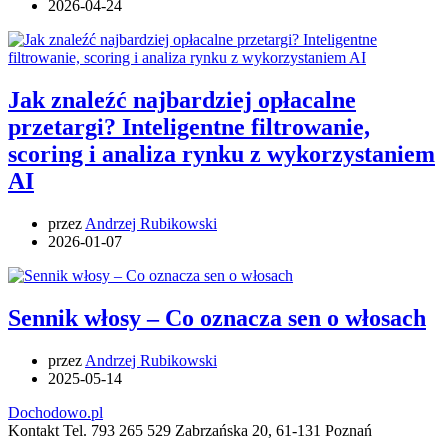
2026-04-24
Jak znaleźć najbardziej opłacalne
przetargi? Inteligentne filtrowanie,
scoring i analiza rynku z wykorzystaniem
AI
przez
Andrzej Rubikowski
2026-01-07
Sennik włosy – Co oznacza sen o włosach
przez
Andrzej Rubikowski
2025-05-14
Dochodowo.pl
Kontakt Tel. 793 265 529 Zabrzańska 20, 61-131 Poznań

::::::::::

Exercise description: Write out the data above in full and exactly, but not the pictures.

Expected output:
2026-04-24
Jak znaleźć najbardziej opłacalne
przetargi? Inteligentne filtrowanie,
scoring i analiza rynku z wykorzystaniem
AI
przez
Andrzej Rubikowski
2026-01-07
Sennik włosy – Co oznacza sen o włosach
przez
Andrzej Rubikowski
2025-05-14
Dochodowo.pl
Kontakt Tel. 793 265 529 Zabrzańska 20, 61-131 Poznań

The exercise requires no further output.